Why IPOs Are So Dangerous for Traders
Here’s the bottom line — and it’s something I’ve said for 20+ years…
IPOs are landmines for new traders.
Why?
Because there’s no chart history. No established support or resistance. No volume-based levels. You’re flying blind.
That means no clean technical analysis and no prior price action to “build the case.”
Instead, you’re relying on hype, emotions, and crowd behavior. And that’s a tough game to play — especially if you’re still learning to manage risk.
Even veteran traders tread carefully around IPOs. They wait. They watch. They look for repeatable patterns after a few days of trading data are on the chart.

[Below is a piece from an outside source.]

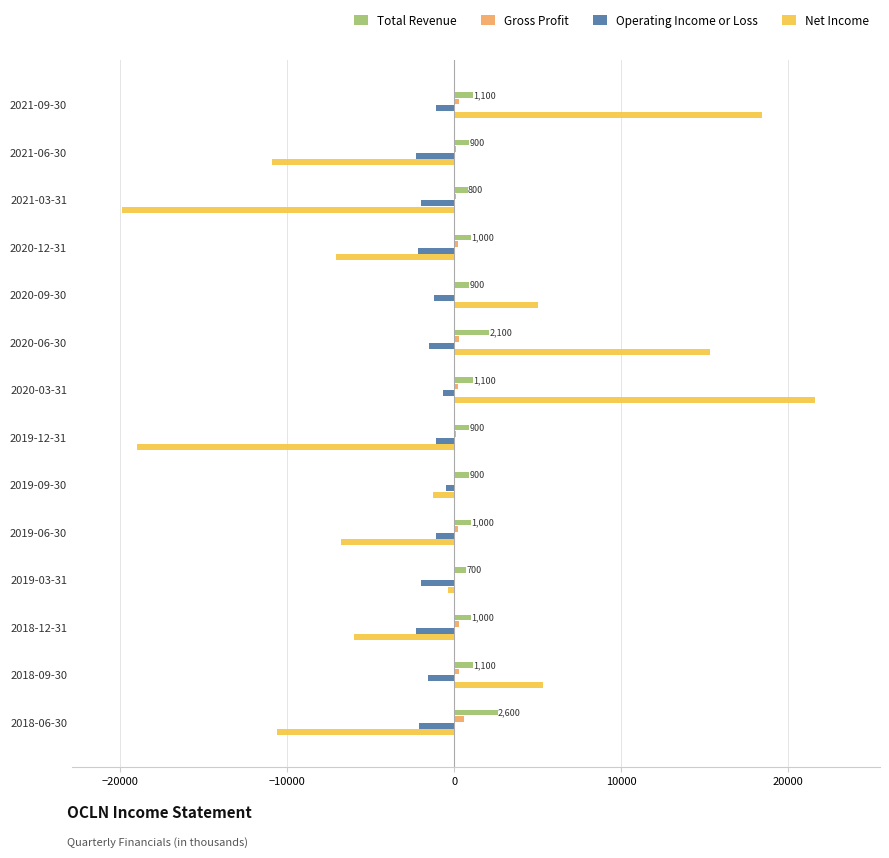

The value of Net Income at 2018-06-30 is -2772. True or false?

False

My Best Advice for IPO Trading
If you’re gonna trade IPOs like NMAX or CRWV, here’s how to do it with a real strategy, not just wishful thinking:
- Avoid Day 1. This is where most traders get bagged. Wait for the dust to settle.
- Let the chart form. Give it 3–5 days to establish support/resistance and confirm volume interest.
- Look for key breakouts. Breaks above the IPO price or Day 1 high can be strong — if backed by volume and a setup you know.
- Trade like a sniper. Small size. Tight risk. Clear goal. No holding and hoping.
- Cut losses quickly. It’s my #1 rule for a reason — IPOs can drop 30–50% in minutes.
- Don’t fall for FOMO. If you missed the move, let it go. Another setup will come.
Final Thoughts: Learn to Recognize the Game
NMAX and CRWV have been insane to watch — and yeah, maybe even fun to trade for the right kind of trader.
But for most people, they’re better off on your watchlist, not your portfolio.
When it comes to IPOs, hype is not a strategy. And unless you know how to manage risk in unpredictable environments, these “opportunities” can become expensive lessons.
So stay smart. Be patient. Study the charts. And never forget: the market rewards preparation — not gambling.